ICYMI: Policy-research imperative in Nigeria’s development process | The Guardian Nigeria News - Nigeria and World News
The crisis of research-policy nexus is a microcosm of the larger challenge of research dynamics in Nigeria. What we have observed about public administration percolates down from the larger higher education problematic in Nigeria. If research in Nigeria’s higher education sector is not able to feed the policy intelligence and action research needs, it is essentially because Nigeria’s underdevelopment has also happened to her tertiary education and its research component.
The enormous challenge faced by higher education research in Nigeria is that of how to effectively hold the two ends of global significance and local relevance together. It is the challenge of thinking global and acting local. However, this is a high-sounding formula that is not easily realized in a third world educational context like Nigeria. One all-round situation is the dissonance between research methodology, global best practices and local realities.
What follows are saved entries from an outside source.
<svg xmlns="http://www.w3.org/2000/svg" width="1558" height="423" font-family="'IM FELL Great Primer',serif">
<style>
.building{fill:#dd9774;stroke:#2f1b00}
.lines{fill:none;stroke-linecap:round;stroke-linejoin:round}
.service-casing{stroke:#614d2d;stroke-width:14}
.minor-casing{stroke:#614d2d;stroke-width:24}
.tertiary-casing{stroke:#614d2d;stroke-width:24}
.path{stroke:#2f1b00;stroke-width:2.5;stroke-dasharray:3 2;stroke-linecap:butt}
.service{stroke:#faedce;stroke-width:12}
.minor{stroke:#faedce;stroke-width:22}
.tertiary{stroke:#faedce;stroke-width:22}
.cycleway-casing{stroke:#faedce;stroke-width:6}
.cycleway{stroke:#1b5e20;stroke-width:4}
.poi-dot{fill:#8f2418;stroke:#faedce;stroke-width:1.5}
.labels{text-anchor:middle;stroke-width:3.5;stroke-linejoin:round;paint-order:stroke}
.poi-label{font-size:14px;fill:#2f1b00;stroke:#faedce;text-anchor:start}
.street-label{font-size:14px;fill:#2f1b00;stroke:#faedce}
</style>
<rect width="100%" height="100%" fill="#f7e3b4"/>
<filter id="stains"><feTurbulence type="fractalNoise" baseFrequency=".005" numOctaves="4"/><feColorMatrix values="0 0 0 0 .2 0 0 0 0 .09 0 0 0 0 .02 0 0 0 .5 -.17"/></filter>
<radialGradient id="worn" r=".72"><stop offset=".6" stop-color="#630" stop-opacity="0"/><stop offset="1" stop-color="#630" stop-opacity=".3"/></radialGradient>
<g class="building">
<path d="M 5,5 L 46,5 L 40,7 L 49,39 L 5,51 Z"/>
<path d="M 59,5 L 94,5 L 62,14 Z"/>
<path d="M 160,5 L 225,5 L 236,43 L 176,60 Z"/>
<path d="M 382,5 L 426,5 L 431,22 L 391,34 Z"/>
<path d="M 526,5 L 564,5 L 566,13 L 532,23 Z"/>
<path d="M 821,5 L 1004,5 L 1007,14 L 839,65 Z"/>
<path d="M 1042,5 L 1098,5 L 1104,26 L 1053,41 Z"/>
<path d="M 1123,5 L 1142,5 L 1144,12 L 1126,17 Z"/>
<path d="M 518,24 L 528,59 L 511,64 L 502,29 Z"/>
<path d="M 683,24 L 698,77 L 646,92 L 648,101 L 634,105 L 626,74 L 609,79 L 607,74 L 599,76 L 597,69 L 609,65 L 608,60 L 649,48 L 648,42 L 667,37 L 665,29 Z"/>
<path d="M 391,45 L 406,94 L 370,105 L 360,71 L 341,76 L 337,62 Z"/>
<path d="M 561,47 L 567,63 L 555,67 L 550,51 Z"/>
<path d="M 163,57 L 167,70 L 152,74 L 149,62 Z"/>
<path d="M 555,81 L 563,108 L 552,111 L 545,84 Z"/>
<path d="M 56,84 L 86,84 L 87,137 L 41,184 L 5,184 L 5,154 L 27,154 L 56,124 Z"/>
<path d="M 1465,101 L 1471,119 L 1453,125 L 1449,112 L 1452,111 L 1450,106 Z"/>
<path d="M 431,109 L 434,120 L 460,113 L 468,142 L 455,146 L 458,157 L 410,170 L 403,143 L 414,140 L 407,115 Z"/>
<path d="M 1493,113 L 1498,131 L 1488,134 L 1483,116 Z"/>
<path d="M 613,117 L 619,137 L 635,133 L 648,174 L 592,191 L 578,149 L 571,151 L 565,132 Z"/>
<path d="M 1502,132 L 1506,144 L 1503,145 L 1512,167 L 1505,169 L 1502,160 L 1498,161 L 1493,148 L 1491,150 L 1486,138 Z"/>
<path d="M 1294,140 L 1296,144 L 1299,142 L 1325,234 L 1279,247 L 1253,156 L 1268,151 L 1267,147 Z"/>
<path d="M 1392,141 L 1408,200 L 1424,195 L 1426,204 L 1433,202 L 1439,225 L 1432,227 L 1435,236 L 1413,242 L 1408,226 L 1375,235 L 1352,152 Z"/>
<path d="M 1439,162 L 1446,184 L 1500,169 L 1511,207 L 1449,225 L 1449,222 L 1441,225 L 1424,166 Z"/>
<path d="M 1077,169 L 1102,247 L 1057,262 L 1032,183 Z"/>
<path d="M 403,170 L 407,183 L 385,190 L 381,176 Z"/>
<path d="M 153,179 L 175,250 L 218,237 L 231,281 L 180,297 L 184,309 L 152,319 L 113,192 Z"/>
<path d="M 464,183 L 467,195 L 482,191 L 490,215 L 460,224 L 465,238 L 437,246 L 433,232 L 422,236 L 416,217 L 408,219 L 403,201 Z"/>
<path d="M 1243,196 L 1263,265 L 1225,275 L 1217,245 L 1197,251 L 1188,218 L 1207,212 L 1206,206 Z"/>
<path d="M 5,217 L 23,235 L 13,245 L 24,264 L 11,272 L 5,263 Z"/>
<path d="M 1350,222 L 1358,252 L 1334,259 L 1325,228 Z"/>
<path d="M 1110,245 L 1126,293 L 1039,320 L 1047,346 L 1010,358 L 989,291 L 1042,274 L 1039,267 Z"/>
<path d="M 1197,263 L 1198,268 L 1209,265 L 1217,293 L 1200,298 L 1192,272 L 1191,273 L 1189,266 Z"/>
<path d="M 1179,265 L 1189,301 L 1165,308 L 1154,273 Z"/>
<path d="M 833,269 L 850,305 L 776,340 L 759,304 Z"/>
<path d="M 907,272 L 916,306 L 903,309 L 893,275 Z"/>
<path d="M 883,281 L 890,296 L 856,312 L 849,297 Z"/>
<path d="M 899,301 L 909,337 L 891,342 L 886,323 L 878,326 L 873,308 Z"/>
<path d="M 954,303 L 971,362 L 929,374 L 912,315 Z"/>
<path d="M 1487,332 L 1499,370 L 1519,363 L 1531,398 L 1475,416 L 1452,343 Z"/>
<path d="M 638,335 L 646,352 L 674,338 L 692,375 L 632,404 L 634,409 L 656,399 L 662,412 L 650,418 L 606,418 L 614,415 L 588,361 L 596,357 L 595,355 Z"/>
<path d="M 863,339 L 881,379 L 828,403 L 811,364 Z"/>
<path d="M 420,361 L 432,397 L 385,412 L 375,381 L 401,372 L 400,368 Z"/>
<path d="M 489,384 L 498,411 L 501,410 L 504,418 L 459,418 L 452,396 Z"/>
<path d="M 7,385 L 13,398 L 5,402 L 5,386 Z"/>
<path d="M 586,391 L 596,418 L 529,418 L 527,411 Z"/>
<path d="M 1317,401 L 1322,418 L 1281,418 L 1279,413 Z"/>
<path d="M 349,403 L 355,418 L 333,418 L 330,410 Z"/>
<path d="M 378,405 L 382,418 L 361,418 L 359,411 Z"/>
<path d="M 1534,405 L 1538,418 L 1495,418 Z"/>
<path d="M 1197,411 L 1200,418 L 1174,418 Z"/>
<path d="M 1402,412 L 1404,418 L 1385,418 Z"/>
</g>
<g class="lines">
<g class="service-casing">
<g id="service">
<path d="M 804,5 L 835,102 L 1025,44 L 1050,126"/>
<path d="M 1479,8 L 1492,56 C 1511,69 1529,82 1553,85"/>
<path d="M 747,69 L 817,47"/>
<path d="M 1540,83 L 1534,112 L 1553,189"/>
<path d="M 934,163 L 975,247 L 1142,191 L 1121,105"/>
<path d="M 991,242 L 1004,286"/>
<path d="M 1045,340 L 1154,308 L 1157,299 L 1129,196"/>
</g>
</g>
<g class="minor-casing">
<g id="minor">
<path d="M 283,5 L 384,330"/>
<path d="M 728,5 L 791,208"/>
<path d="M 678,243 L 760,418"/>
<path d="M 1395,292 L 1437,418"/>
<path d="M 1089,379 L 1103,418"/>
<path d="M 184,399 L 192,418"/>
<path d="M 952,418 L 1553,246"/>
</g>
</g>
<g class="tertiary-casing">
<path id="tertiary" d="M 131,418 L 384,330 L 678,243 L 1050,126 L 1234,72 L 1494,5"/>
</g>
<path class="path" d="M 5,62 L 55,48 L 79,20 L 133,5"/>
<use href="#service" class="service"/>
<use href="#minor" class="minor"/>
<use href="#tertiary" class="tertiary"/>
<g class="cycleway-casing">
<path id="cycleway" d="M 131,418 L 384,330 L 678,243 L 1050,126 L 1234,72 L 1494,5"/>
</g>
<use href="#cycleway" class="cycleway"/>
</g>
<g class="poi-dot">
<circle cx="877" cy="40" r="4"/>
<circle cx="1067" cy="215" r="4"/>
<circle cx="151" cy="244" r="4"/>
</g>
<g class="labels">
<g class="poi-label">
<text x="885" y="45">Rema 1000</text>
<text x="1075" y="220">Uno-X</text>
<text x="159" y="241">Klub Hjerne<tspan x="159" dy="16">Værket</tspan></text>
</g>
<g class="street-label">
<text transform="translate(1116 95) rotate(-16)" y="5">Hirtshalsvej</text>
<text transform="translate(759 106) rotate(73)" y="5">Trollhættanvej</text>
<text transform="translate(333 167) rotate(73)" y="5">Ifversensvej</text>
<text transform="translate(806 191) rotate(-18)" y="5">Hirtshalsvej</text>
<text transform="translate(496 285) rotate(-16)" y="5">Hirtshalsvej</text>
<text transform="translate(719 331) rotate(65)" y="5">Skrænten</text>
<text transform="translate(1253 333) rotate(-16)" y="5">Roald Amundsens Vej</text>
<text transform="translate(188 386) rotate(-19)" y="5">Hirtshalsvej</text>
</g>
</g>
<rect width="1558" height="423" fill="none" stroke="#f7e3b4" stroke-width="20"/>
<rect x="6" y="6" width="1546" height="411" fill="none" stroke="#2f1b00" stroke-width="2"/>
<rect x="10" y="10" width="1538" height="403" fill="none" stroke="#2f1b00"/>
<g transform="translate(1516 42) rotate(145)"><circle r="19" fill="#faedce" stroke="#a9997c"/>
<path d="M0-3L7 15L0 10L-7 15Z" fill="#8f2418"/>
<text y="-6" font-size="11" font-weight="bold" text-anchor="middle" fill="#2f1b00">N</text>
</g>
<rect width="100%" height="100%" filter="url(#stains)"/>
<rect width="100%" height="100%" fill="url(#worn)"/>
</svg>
I am speaking about a situation where research methodologies are not cutting edge sufficiently to capture what is wrong and proffer creative solutions.
The answer lies in between the perception of what government is capable of doing and what the government should really do. Public universities in Nigeria are oriented on the subvention culture: vice chancellors go every month to Abuja to receive their quota of the oil money as their operational subvention. And most of these universities spent these subventions on overheads, rather than in the development of innovative research.
In critically attending to their research portfolio, the universities, through the public-private relationship with the private sectors, push the boundaries of development innovativeness in ways that draw the conscious attention of the government at all levels.